The USD/JPY pair broke higher during the course of the session on Monday, clearing the 118 handle finally. Because of this, I feel that the market is going to head towards the 120 level, which of course is resistance above. It does not mean that the market is going to have an easy time of it just simply that we are going to continue to consolidate as we have before. With that being the case, I believe that buying short-term pullbacks might be the way going forward as the US dollar is without a doubt stronger than the Japanese yen overall.
I believe that the market will eventually break out to the upside, but we could have a bit of a fight on our hands as the market tries to build up enough positive momentum. Ultimately though, I do believe that we probably head to the 125 level over the next couple of months as the US dollar is the strongest currency in the Forex markets right now, just as the Japanese yen is one of the weakest.
Central banks
Central banks continue to flaunt monetary policies, with the Japanese being one of the easiest monetary policies out there. The US on the other hand has to away from quantitative easing, so it makes perfect sense of this market should continue to go higher. That being said though, and does it mean that it’s not going to be an easy ride higher, and I believe that there will be plenty of volatility.
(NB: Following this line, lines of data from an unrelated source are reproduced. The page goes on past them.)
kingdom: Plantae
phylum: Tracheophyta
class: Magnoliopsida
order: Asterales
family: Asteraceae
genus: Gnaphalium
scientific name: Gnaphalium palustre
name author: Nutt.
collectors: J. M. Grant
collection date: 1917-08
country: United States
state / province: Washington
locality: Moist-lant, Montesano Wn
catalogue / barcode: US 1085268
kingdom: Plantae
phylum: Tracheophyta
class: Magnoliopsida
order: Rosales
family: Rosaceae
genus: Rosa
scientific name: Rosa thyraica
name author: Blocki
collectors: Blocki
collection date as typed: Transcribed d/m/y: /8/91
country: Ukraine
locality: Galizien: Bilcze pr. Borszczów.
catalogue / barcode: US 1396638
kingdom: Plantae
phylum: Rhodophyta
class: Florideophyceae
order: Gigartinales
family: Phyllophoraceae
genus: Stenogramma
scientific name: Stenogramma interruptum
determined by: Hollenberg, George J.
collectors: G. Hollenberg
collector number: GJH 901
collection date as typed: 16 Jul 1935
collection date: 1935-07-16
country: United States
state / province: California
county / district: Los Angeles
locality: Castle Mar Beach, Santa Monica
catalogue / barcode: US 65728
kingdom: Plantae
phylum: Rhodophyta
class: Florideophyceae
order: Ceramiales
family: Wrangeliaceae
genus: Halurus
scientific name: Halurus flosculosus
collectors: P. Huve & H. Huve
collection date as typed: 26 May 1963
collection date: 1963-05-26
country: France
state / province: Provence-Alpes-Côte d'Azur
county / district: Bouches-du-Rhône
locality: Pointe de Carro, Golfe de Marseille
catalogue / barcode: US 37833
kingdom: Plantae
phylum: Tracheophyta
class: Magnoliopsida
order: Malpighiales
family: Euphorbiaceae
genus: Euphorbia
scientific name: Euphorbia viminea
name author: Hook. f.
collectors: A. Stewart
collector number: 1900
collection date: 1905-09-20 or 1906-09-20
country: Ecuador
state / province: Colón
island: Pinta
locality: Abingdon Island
It appears that we are simply taking a bit of a breather after a massive move higher, that we had seen occur over the majority of the year.
I have no scenario in which a willing to sell this market as I believe the 115 level will continue to be the floor in the market, and even if we broke below there I think that we would have plenty of support all the way down to the 110 level. Ultimately, this is a “buy on the dips” type of marketplace.